Summary. The paper claims that multi-agent LLM configurations can enhance learning beyond single-tutor setups. In a convergent 2x2 experiment (N=315) on SAT math problems, participants with both an LLM tutor and LLM peers (making distinct conceptual vs. arithmetic errors) achieved the highest unassisted test accuracy. In a divergent study (N=247) on argumentative and creative essays, both single- and dual-LLM conditions improved quality over no assistance, but only the two-agent condition (Claude + ChatGPT) avoided the idea-level homogeneity observed with single models.

Significance. If the central claims survive controls for exposure volume and proper statistical reporting, the work supplies one of the first controlled empirical tests of multi-party LLM learning environments. It directly links decades of social-learning research (peer modeling, co-construction, perspective diversity) to concrete agent configurations, offering a falsifiable path from dyadic tutoring to richer multi-agent setups.

major comments (3)

[Convergent problem-solving study methods] Convergent study methods (2x2 design): the both-present arm necessarily supplies more total LLM outputs, dialogue turns, and error instances than the single-factor arms. Because the abstract already notes that peers produce distinct error types, any accuracy gain could arise from cumulative exposure or error coverage rather than from social mechanisms such as peer modeling or co-construction. No equating of total generated content across cells is described.
[Results] Results reporting (both studies): the abstract and summary state directional outcomes (highest accuracy in both condition; homogeneity avoided only in two-agent condition) but supply no statistical tests, effect sizes, confidence intervals, or exclusion criteria.

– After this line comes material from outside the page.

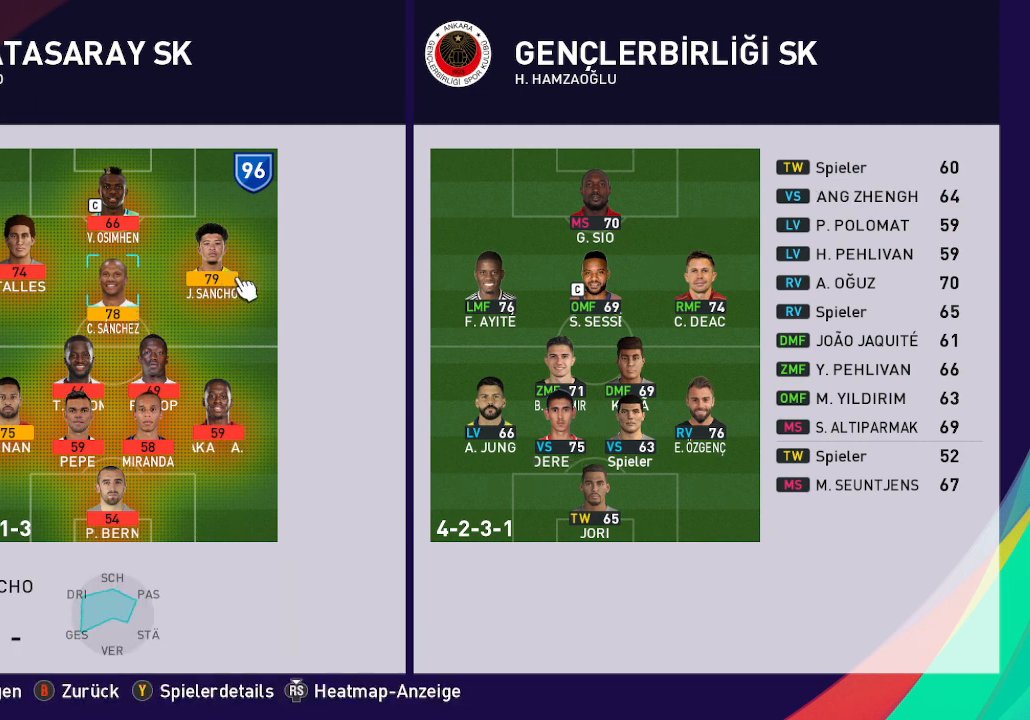
{"buttons": [], "left_stick": "center", "right_stick": "center", "events": [[67, "A", "down"], [167, "A", "up"], [400, "B", "down"], [467, "B", "up"]]}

Without these, the load-bearing claims cannot be evaluated for reliability or practical significance.
[Divergent composition study methods] Divergent study design: the single-LLM vs. two-LLM contrast likewise does not equate total generated tokens or interaction volume. The homogeneity finding is therefore underdetermined with respect to whether it stems from model diversity or simply from receiving two independent generations.

minor comments (2)

[Methods] Clarify whether multi-party interactions are synchronous (real-time multi-agent chat) or sequential single-agent turns; this distinction is central to the social-learning interpretation.
[Methods] Add explicit power analysis or justification for the chosen sample sizes (N=315, N=247) given the 2x2 and three-arm designs.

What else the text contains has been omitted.